### Action item
Extend the interview transcript on true crime below, picking up right after its final line.

### Exercise passage
──────
BROOKE GLADSTONE Wage theft as when the employers don't pay you what you're owed.
EMMA BERQUIST Right. Why do we focus on, you know, this small sort of shoplifting crimes? And why don't we consider that crime? But we don't think about these huge corporations paying their workers, and they usually end up getting slapped with a lawsuit and then pay a fine. And we keep going. If we were to sort of reevaluate what we think of as crime. We could learn a lot more from it.
BROOKE GLADSTONE But we don't fear those crimes. Those crimes aren't sexy. I'm talking about true crime podcasts and TV shows as they currently exist. What we can learn from those, and then a follow up, how could we make those better without destroying their appeal?
EMMA BERQUIST I don't know if there's anything to learn from them other than maybe getting information on how to prevent crime from beginning in the first place. You know, look at what caused people to act the way they act. Was it domestic violence? Was it poverty? Can we find solutions that don't involve just putting someone in prison after the fact?
BROOKE GLADSTONE Mm hmm.
EMMA BERQUIST I think that probably is the way true crime could be helpful.
BROOKE GLADSTONE So in these true crime podcasts, maybe the real information comes from focusing on the perpetrator and what impelled them to do what they did.
EMMA BERQUIST When we focus on the victim, you're getting to tell someone's story and, you know, giving them a legacy. But what is the point of true crime? Right now, it's just entertainment. And I think if it wanted to be something more profound than it would need to focus on how to prevent these crimes from happening, and to do that, you probably need to focus on the criminal side of things.
BROOKE GLADSTONE Let me read you about a book that I recently came upon that I can't wait to order. Here's a little summary: When 18-year-old Lexi foresees the brutal murder of a young woman outside of a club in downtown L.A., she's powerless to stop it. But then the girl's ghost appears seeking vengeance, and Lexi swept into a dangerous search that could put her directly into the path of a serial killer with a touch. Lexi can sense how and when someone will die. Some say it's a gift, but to Lexi, it's a curse, one that keeps her friendless and alone. And all that changes when Lexi foresees the violent death of a young woman, Jane, outside of a club.
EMMA BERQUIST [LAUGHS] Yeah, I did write that.
BROOKE GLADSTONE This is your book Missing, Presumed Dead from HarperCollins. It's steeped in violence, but it's a violence that teaches Lexi about herself.
EMMA BERQUIST I've always been interested in darker things. Like I've always been a huge horror fan, and I wrote both of my books years before my attack and I did end up killing someone with a knife in that book. And it's, yeah, it's just kind of strange how life works out. But yeah, I try not to include violence just for the sake of violence. I feel like you have to earn the gore in the violence that you're using. It either has to be part of the world that you're building, or it has to be something that's going to fundamentally change your character.
──────
### Source data

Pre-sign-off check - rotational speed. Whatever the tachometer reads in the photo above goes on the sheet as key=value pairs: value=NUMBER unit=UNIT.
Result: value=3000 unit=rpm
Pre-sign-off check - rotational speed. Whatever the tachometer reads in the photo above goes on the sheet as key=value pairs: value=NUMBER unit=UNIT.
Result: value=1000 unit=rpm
──────
### Solved exercise
BROOKE GLADSTONE When did you know you weren't going to die?
EMMA BERQUIST I think it was when the woman found me on the path, and her name was Roopali, and we were able to talk months after my attack and reconnect, I had collapsed on the path. And I was bleeding a lot and I couldn't get up. I had managed to call 111, which is the New Zealand number for the paramedics, and they were on the phone with me, and I was kind of having trouble focusing and talking, and Roopali walked by me, you know, and I just said, please help me. And she took my phone and she was able to talk to the paramedics and sort of direct them to where we were. And I think just having someone else there, having just another human being next to me, I think that's when I knew it was like, I, I'm going to get through this, I'm going to be OK. There's help coming.
BROOKE GLADSTONE So you still consume true crime, a little bit.
EMMA BERQUIST Yeah. Not quite at the extent that I did before. What I'm more interested now is in survival stories, stories of people overcoming very extreme situations. I went through a period where I read a lot of mountaineering books and I read a lot about Chernobyl. I read about radiation poisoning, which I think could be considered. I guess I wouldn't say true crime, but it's often a crime when something goes wrong, that could be prevented. I became very interested in stories of human beings overcoming very long odds because my attack really did feel sort of like a natural disaster, like a strange thing that just tore into my life the way that like a tornado or a plane crash would.
BROOKE GLADSTONE Has it changed the way you write?
EMMA BERQUIST You know, fiction is such a different thing and what happened to me? I don't think would make a great story because there's not really a satisfactory ending. The one thing that I really wanted to get out of my attack was a reason, was an answer – sort of why. Like, why me? Why then? And I never got that.
BROOKE GLADSTONE They caught him right?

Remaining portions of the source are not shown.